Tak lama kemudian aku keluar dari kamar itu, yang pertama kulihat adalah lorong panjang di sisi kanan-kiri. Aku tak tahu harus kemana, tapi instingku mengatakan aku harus ke kiri, maka kubiarkan insting menuntunku. Aku berusaha mencari keberadaan Bellida Miria. Tubuhku terasa ringan ketika berjalan menyusuri lorong itu.
Aku menuruni tangga dengan waspada. Aku melihat ada beberapa orang berbincang, sepertinya perbincangan yang normal, aku sempat terhenti di tengah barisan anak tangga itu. Terlihat seorang wanita dan beberapa laki-laki di lantai bawah. Tapi wanita itu bukan Bellida. Mereka pasti juga vampir, aku akan mati jika melawan mereka langsung dalam keadaan seperti ini. Apa aku bisa kabur dari sini? Pikirku.

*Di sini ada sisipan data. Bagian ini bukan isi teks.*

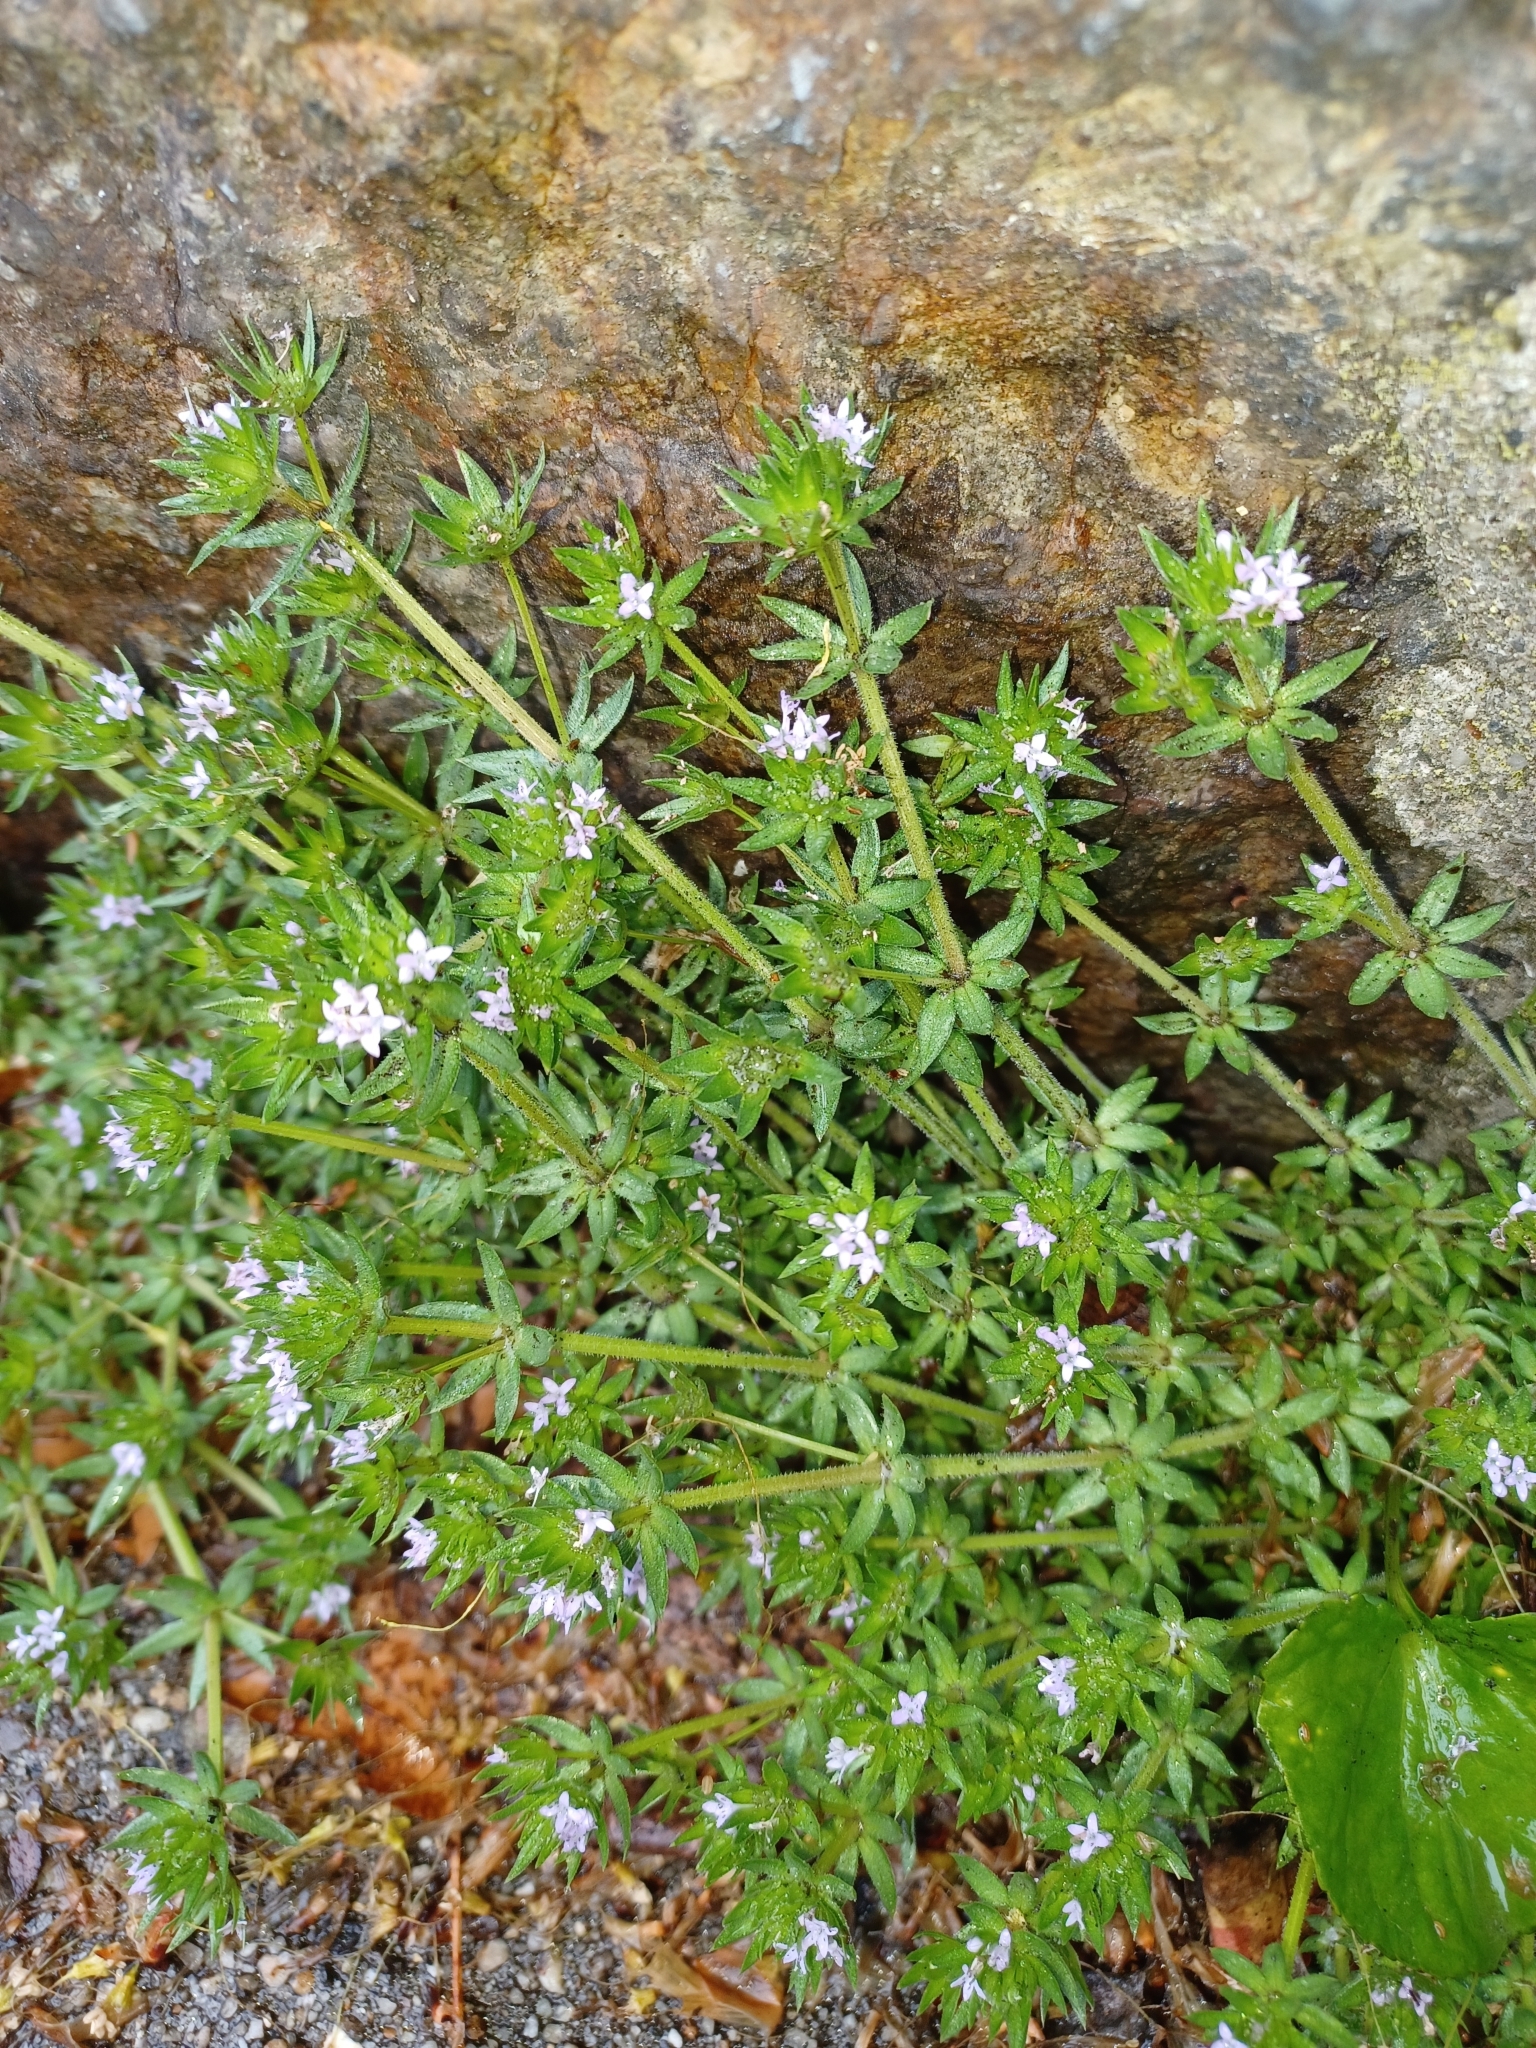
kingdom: Plantae
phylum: Tracheophyta
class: Magnoliopsida
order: Gentianales
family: Rubiaceae
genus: Sherardia
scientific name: Sherardia arvensis
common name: Field madder
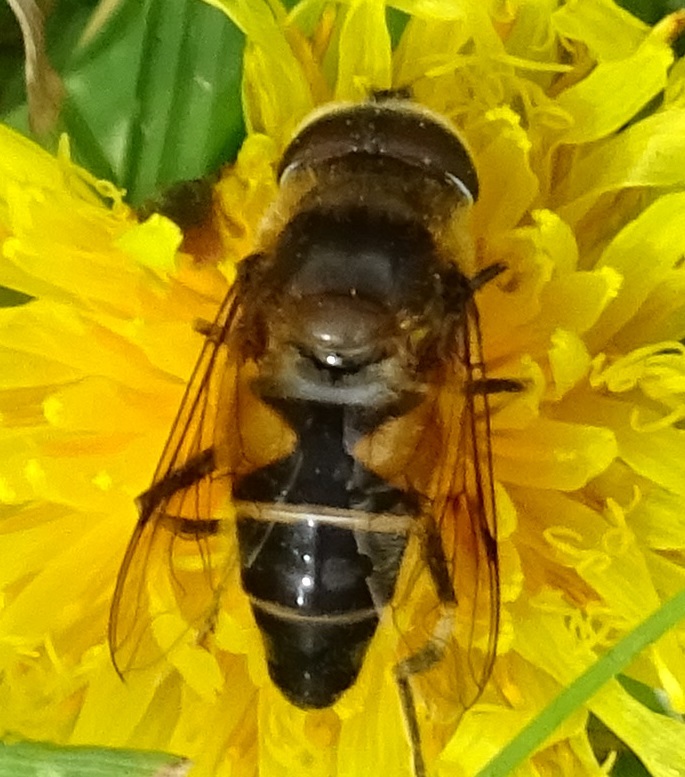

Seorang laki-laki melihat kehadiranku, aku turun sampai anak tangga terakhir sambil mengawasinya dan bersiap membela diri. Laki-laki itu mendekatiku, membauiku seakan aku ini benda aneh yang baru datang di Victorian Homer. Dia sangat pucat, dan rambut hitamnya mempertegas kesan itu.
“Aku Kiehlyn Kirnon. Selamat datang di...”
“Kiehlyn?! Kau Kiehlyn?! Kau Vampir yang mencelakaiku?!” semburku dengan marah. Aku begitu kesal begitu mengetahui nama vampir terkutuk itu.
“Hmmh... kau bisa memanggilku Kiehl, dan ya... aku vampir yang menyerangmu.”
“Sialan! Dimana Zel?! Katakan padaku kemana kau bawa Alozel?”
Aku mencengkeram kerahnya, dia tidak melawan padahal kulihat teman-temannya bergerak mendekat. Mereka menggeram dan menampakkan taring-taring mereka. Sudah kepalang basah, aku telanjur emosi. Aku tak peduli apa yang akan terjadi selanjutnya padaku.